Il lavoro oggi, da “great resignation” a “quiet quitting”
L’ondata di dimissioni volontarie registrata nei primi nove mesi del 2022 in Italia è il segnale di un mercato del lavoro destinato a cambiare? L’esempio statunitense
di Redazione
In questi giorni si è tornati a parlare di “grandi dimissioni”, quel fenomeno che dagli Stati Uniti, nel periodo pandemico soprattutto, si è poi “spostato” anche in Europa, fino ad arrivare in Italia. Dall’ultima nota trimestrale sulle comunicazioni obbligatorie del ministero del Lavoro, emerge infatti che nei primi nove mesi del 2022 sono state 1,66 milioni le dimissioni registrate nel nostro paese. Una cifra che vale un aumento del 22% rispetto allo stesso periodo del 2021: allora erano state 1,36 milioni. In altre parole le dimissioni volontarie sono la seconda causa della fine di un rapporto di lavoro dopo i mancati rinnovi dei contratti a termine. Ma da cosa dipendono tali scelte?
A maggio dello scorso anno un’indagine pubblicata dall’Osservatorio HR Innovation Practice della School of Management del Politecnico di Milano, ripresa in queste ore da diversi media, ha messo in risalto come siano soprattutto i giovani dai 18 ai 30 anni, impiegati nei settori Ict, servizi e finanza o che svolgono professioni riguardanti l’ambito digitale, quelli più inclini a rassegnare le dimissioni. A spingere verso queste posizioni l’esigenza di cercare nuove opportunità che portino a maggiori benefici economici (46%), ma anche la crescita professionale (35%). A seguire l’obiettivo di svolgere mansioni che permettano una maggiore salute fisica o mentale (24%), la volontà di seguire le passioni personali e trovare perciò una soluzione lavorativa che vada proprio in questa direzione (18%), ma anche la maggiore flessibilità dell’orario di lavoro, includendo il ricorso allo smart working (18%).
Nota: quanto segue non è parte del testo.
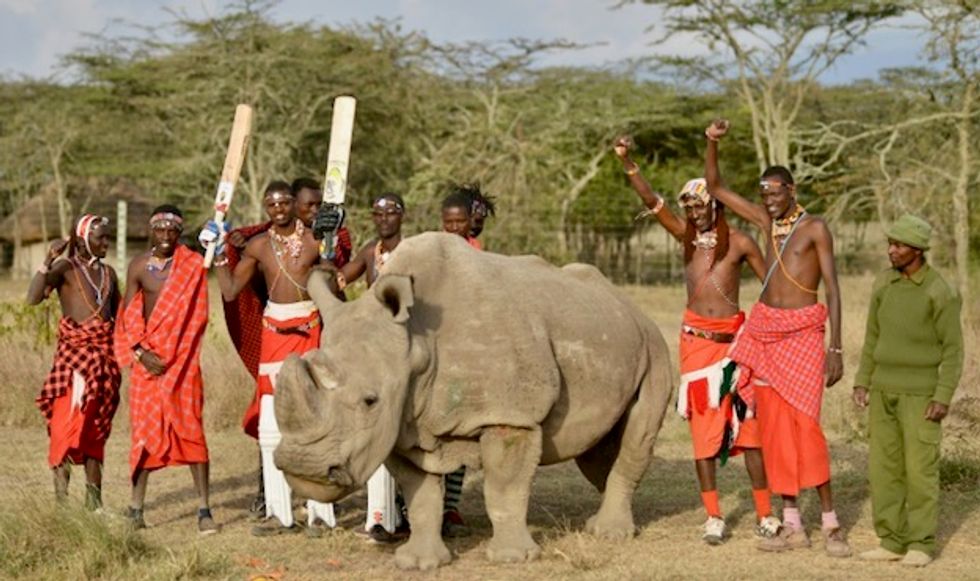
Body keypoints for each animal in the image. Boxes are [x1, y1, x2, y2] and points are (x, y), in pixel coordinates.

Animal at [274, 232, 672, 569]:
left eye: (370, 401)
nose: (302, 468)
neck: (417, 342)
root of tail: (628, 303)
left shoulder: (509, 414)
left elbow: (503, 488)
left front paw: (512, 558)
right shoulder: (402, 425)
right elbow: (421, 496)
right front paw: (419, 562)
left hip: (654, 344)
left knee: (638, 432)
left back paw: (610, 533)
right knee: (596, 450)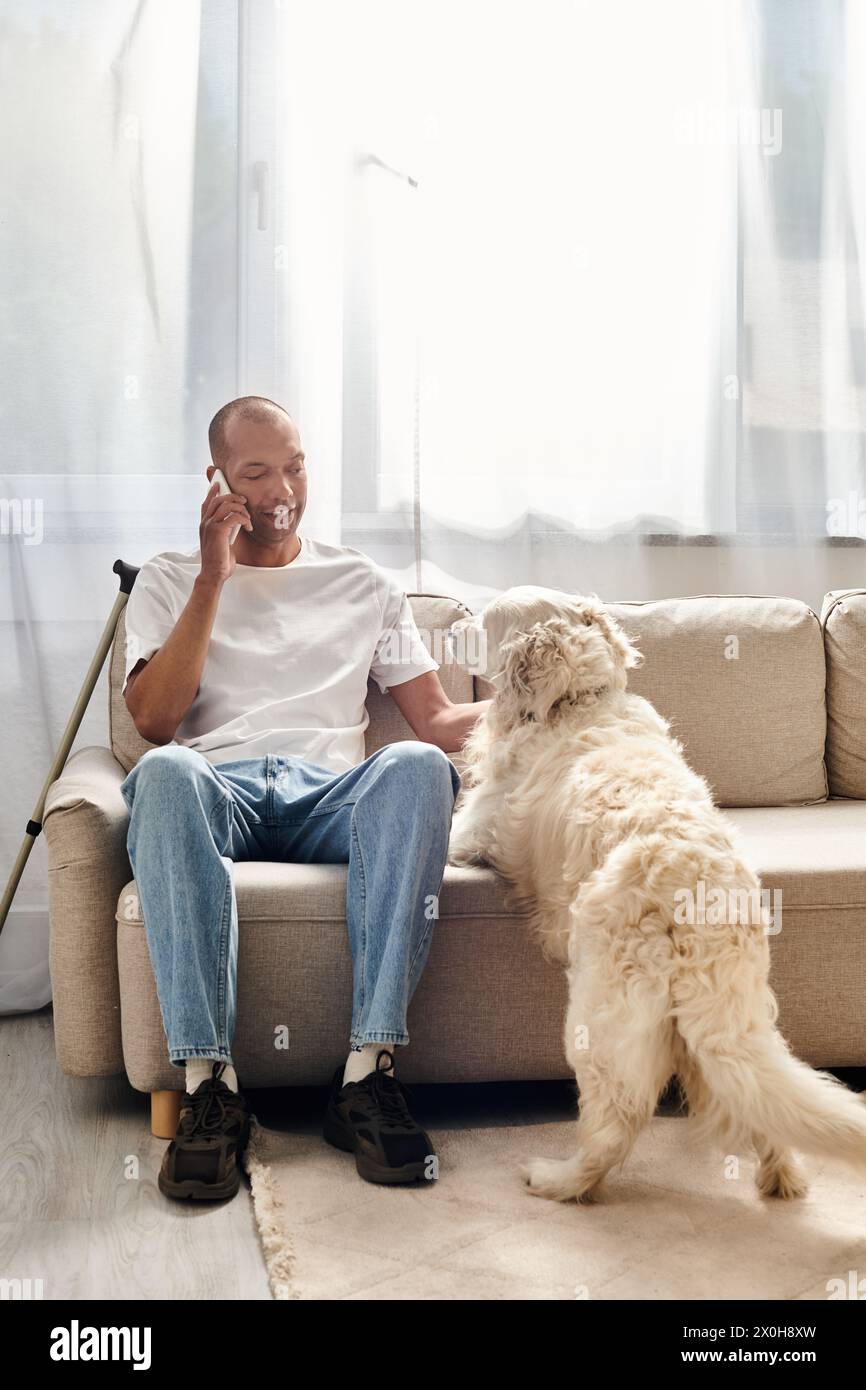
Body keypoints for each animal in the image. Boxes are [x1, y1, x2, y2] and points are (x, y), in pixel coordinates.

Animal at [447, 586, 866, 1206]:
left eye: (484, 620)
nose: (449, 633)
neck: (577, 699)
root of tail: (697, 891)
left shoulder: (471, 832)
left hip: (598, 1015)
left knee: (615, 1123)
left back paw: (555, 1178)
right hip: (731, 1017)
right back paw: (779, 1177)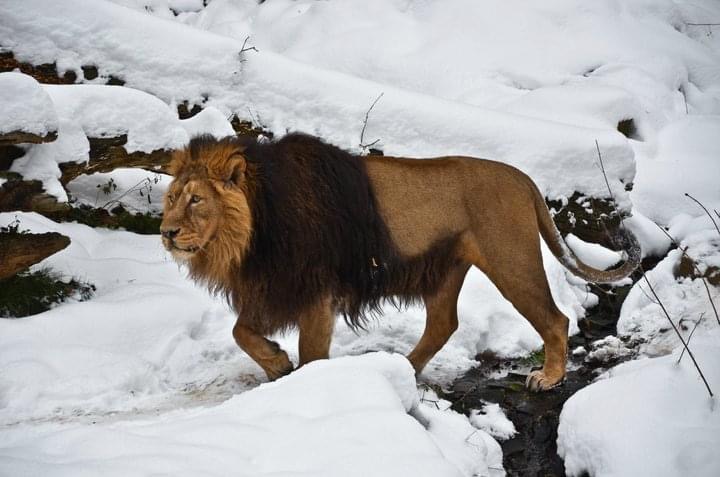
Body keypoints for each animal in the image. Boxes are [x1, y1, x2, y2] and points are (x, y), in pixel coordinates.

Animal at [160, 133, 640, 390]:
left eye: (196, 200)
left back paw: (549, 377)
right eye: (171, 198)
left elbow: (310, 352)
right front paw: (277, 363)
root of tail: (524, 178)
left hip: (512, 262)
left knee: (555, 320)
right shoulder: (273, 286)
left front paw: (304, 381)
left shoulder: (315, 291)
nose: (165, 232)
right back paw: (402, 369)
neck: (254, 233)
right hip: (448, 270)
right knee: (443, 324)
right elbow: (241, 332)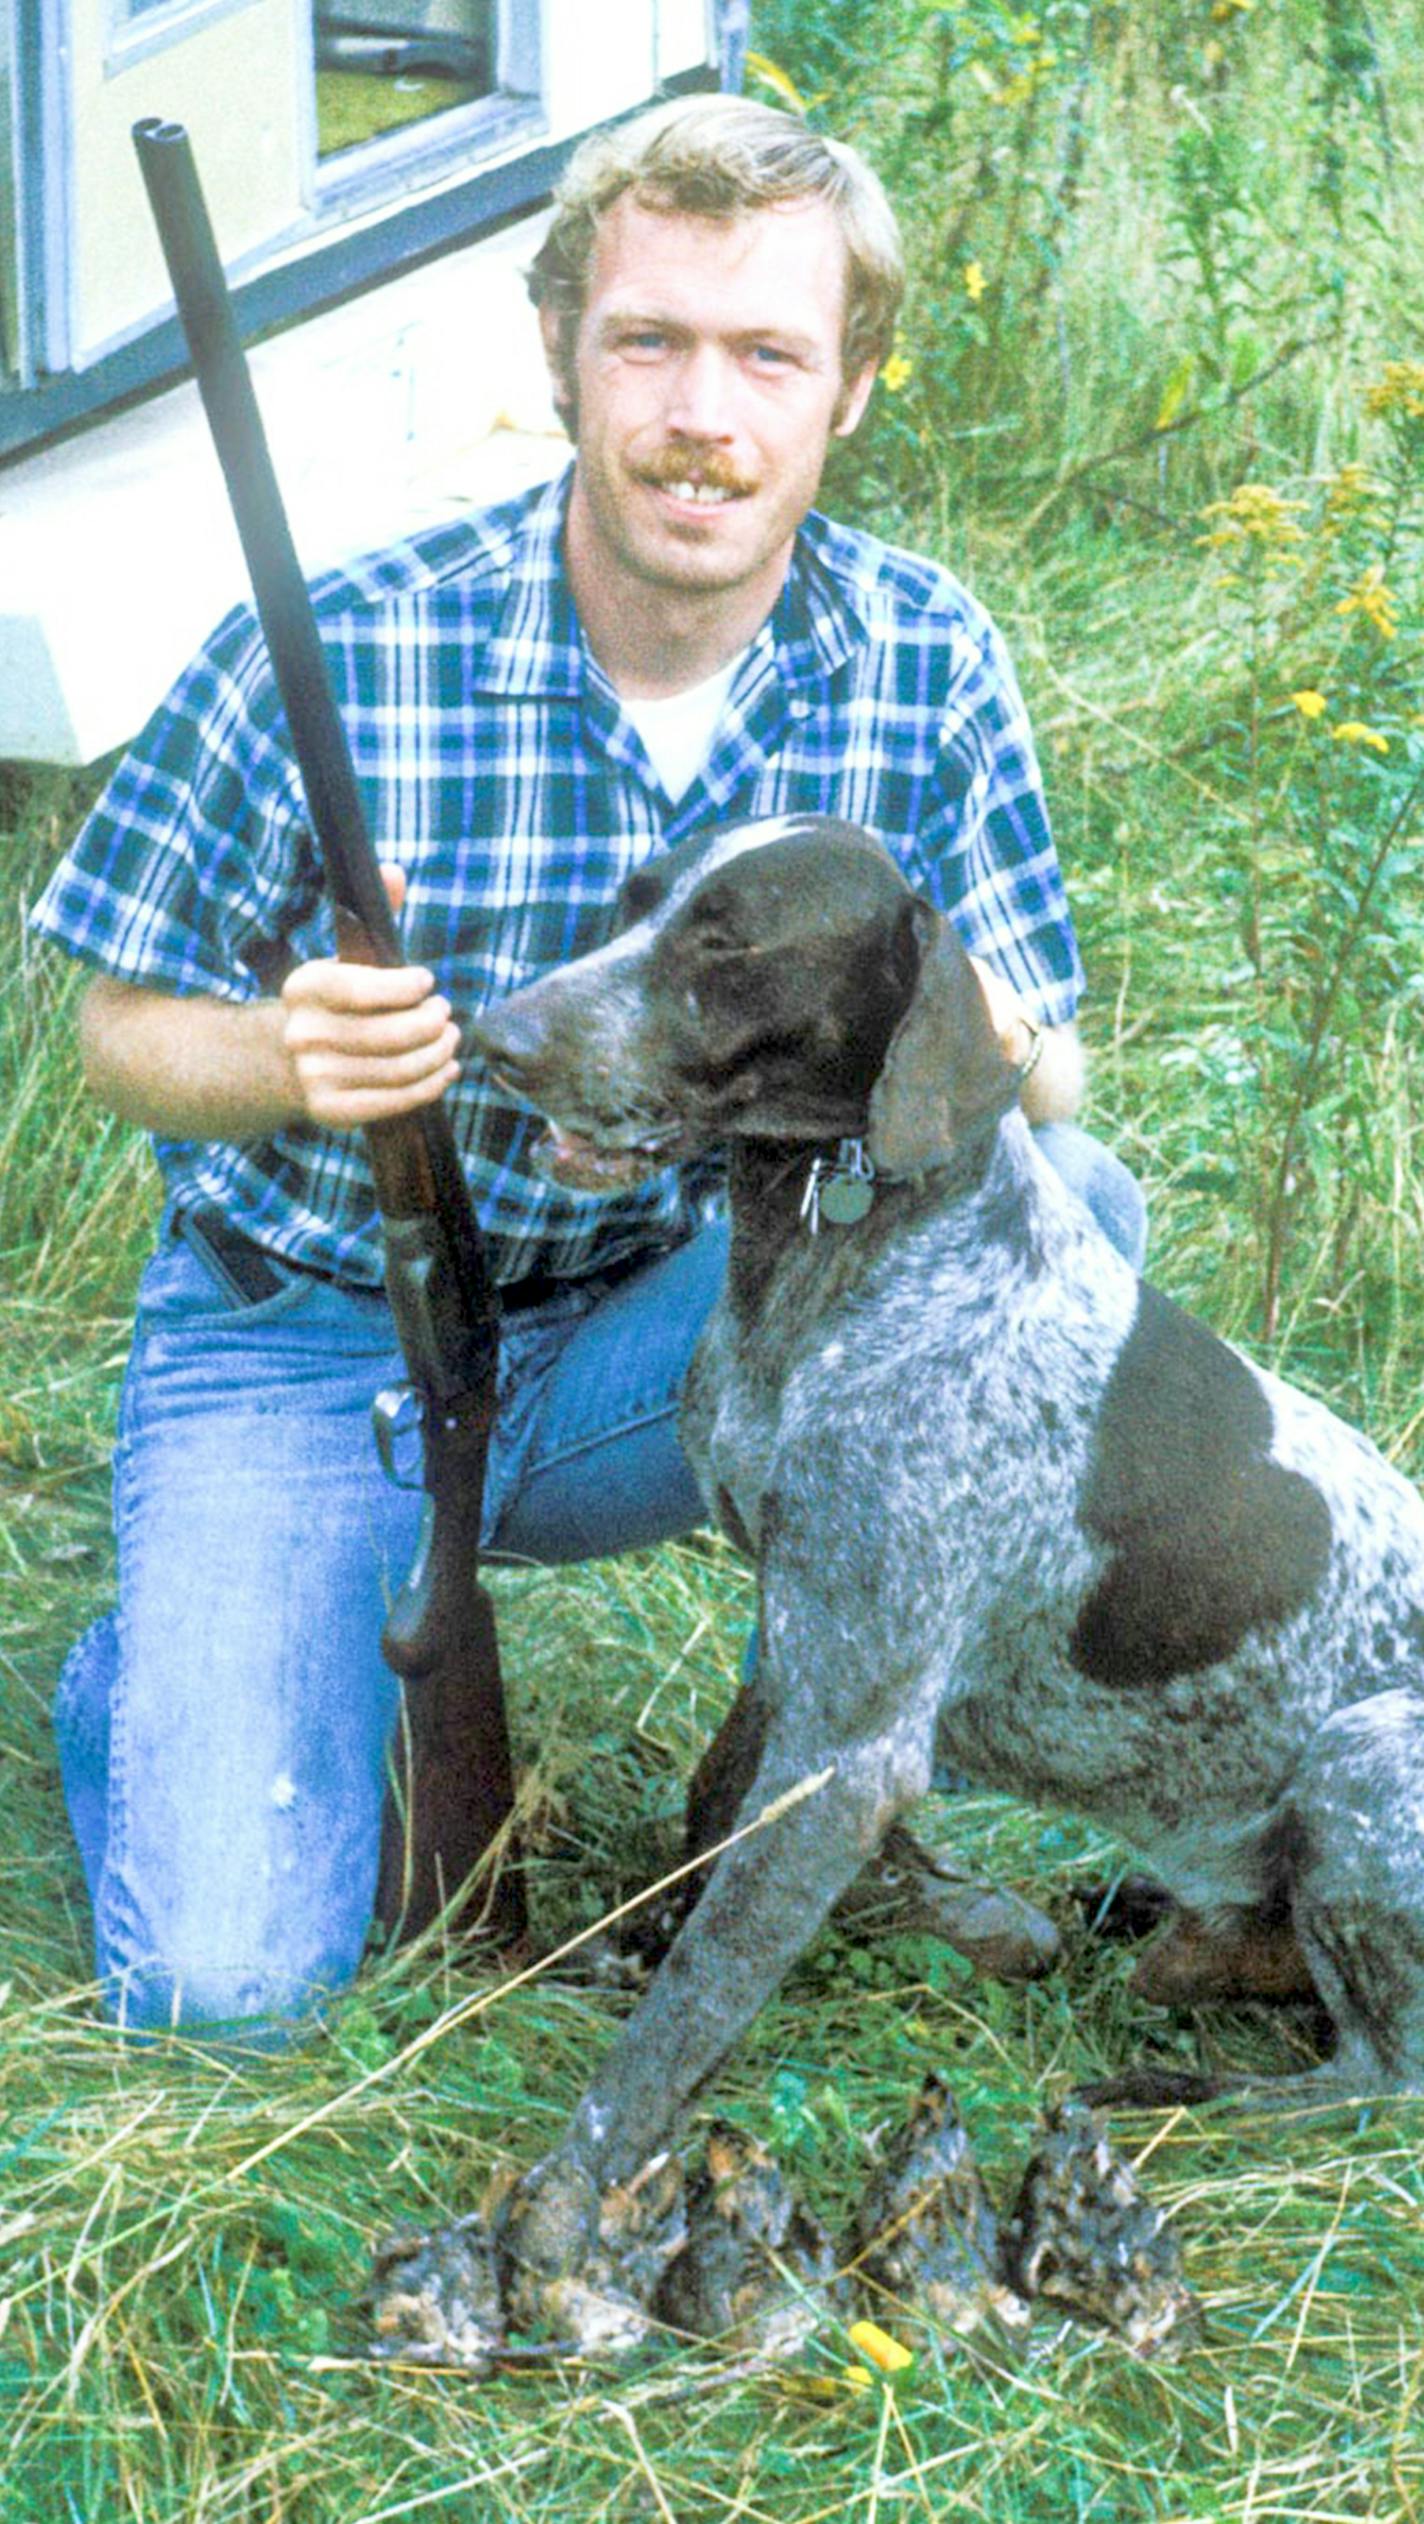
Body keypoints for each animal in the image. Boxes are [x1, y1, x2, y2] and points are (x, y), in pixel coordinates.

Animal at [472, 817, 1424, 2200]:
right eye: (634, 902)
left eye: (728, 940)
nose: (495, 1036)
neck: (845, 1263)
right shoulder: (803, 1632)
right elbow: (710, 1817)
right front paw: (635, 1945)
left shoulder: (852, 1744)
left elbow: (697, 1996)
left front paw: (566, 2197)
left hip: (1365, 1755)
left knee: (1377, 2081)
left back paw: (1182, 2097)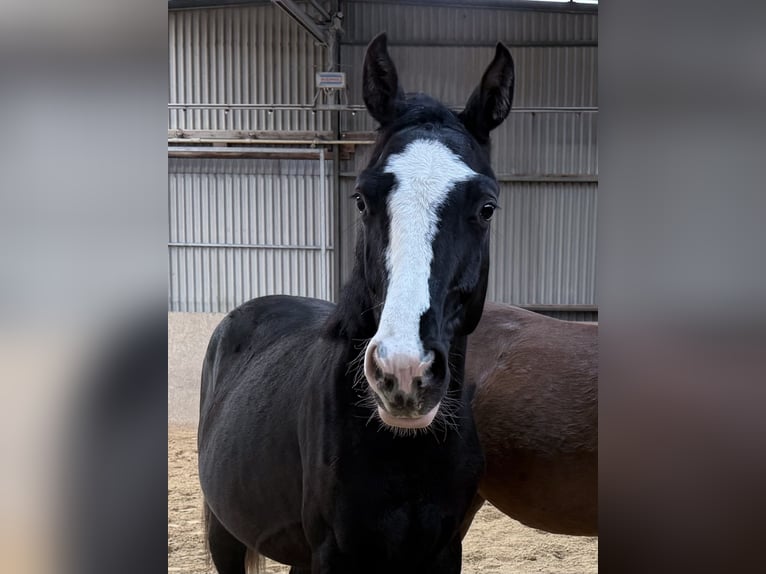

Anche negli Stati Uniti, dove il fenomeno si è osservato in anticipo, le ragioni di dimissioni volontarie sono da ricercarsi in spiegazioni analoghe. Già nel 2021 uno studio del Pew Research Center spiegava che la maggior parte dei lavoratori che aveva lasciato un lavoro in quel periodo, affermava di essere stata motivata dalla retribuzione bassa (63%), dalle poche o nessuna opportunità di avanzamento di carriera (63%), o a causa della mancanza di rispetto nel luogo di lavoro lavoro (57%).
Altro fenomeno osservato in particolare oltreoceano, peraltro diffuso con l’ausilio delle piattaforme social, è il cosiddetto quiet quitting, la cui filosofia consiste nel lavorare il tempo strettamente necessario, non di più, evitando dunque i rischi di burnout. Un trend ritenuto piuttosto in voga tra il 2021 e il 2022, che gli esperti prospettano essere frequente ancora quest’anno, ma con ogni probabilità di più difficile misurazione.